Kung Fu Panda 4 just dropped last Friday and it really managed to surprise me… With how disappointing it was, that is. I saw the trailer and the bar for my expectations was already so low that it was practically scraping Satan’s door, and yet the writers managed to limbo underneath it with ease.
Now, the rest of the filmmaking process seemed to go smoothly: the voice acting, music, animation, and special effects were all great. It was a beautiful movie, but painting dog crap doesn’t stop it from being dog crap; great production can’t cover up a bad movie.
The basic plot for the movie is that Po needs to defeat a shapeshifting Sorceress called “The Chameleon,” while at the same time finding a successor to be the next ‘Dragon Warrior’ as he takes on greater leadership in the Valley. Which… isn’t a bad idea. It opens up avenues to explore the next phase of Po’s life and how he’ll have to grow to reach it.
But the movie was just so painfully mediocre that it really does not fit as a mainline installment in a franchise so widely loved. A story’s main mode of creating satisfaction is through setting up big moments, themes, or ideas that culminate in a big payoff, and this film fails to do that every turn.
Throughout the movie, it keeps trying to pay off big moments or certain ideas without having actually set them up properly; as a result, moments that you felt were supposed to be big end up falling really flat. This issue is pervasive throughout every part of the movie, from its themes, to its fights, and even to the villain. (The worst thing “The Chameleon” did was kick someone down a flight of stairs. In comparison, Tai Lung took out an entire prison tailor-made to hold him. Shen committed Panda Genocide.). This lack of setup taints every part of the story from the continuity, the character relationships, to the plot. So many things just happen because the plot demands that it does.
Another issue with the movie is the constant undercutting of itself with an excess of unnecessary comedy. Now, the Kung Fu Panda series is no stranger to comedy but they knew when to be funny—actually funny—and when to get serious. In contrast, the fourth installment doesn’t know how to allow itself to be serious for more than three seconds and ends up drowning the audience in a sea of mediocre jokes. This overflow not only drowns out the story, but also the few actually funny bits in the movie.
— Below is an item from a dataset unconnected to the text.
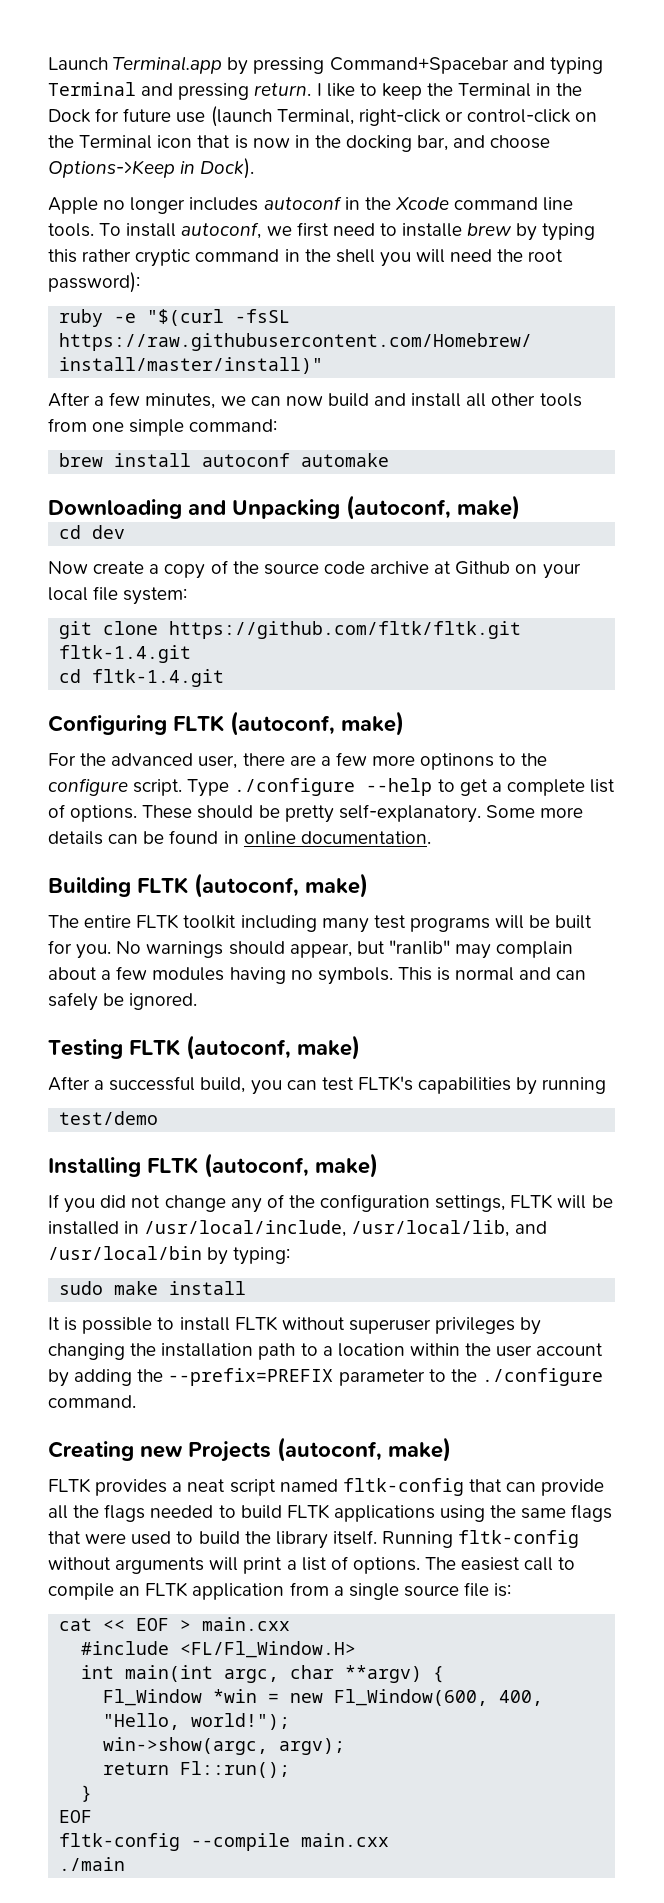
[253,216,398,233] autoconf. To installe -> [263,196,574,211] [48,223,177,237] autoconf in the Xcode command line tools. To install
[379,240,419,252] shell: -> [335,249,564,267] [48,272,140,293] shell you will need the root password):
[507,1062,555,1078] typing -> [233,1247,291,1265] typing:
These kinds of weaknesses tend to be symptoms of a deeper issue; laziness in the writer’s room and writing down to children. C.S. Lewis, author of Narnia, once said that “A children’s story that can only be enjoyed by children is not a good children’s story in the slightest,” and I wholeheartedly agree. In the process of writing down to a young audience, Dreamworks oversimplifies the relationships between characters and the emotions that they’re feeling which weakens the story in a big way.
The previous movies in the franchise—especially the first two—never did this. They allowed the characters to feel deeply and be troubled in very real ways and this deeply enriched the stories, for children and adults alike.
This movie fails to live up to its predecessors in nearly every single way. But it really shouldn’t have had to. The release of Kung Fu Panda 4 follows a depressing trend of studios’ releasing half-baked sequels of popular stories because they’re less risky than trying something new. However, trying something new also comes without all the baggage of a previous story; a clean slate.
When you make a sequel, living up to the previous movie’s quality in writing and production is the bare minimum and the promise that a studio implicitly makes. And when you fail to take that promise seriously, you end up with disappointments like Kung Fu Panda 4. Had that movie come out with different characters, in a different franchise, it still would’ve been crappy but it wouldn’t have been nearly as disappointing.
By instead choosing to create lazy sequels, Dreamworks is making creative-level decisions with a business-focused mindset, and this only leads to bleak places for storytelling.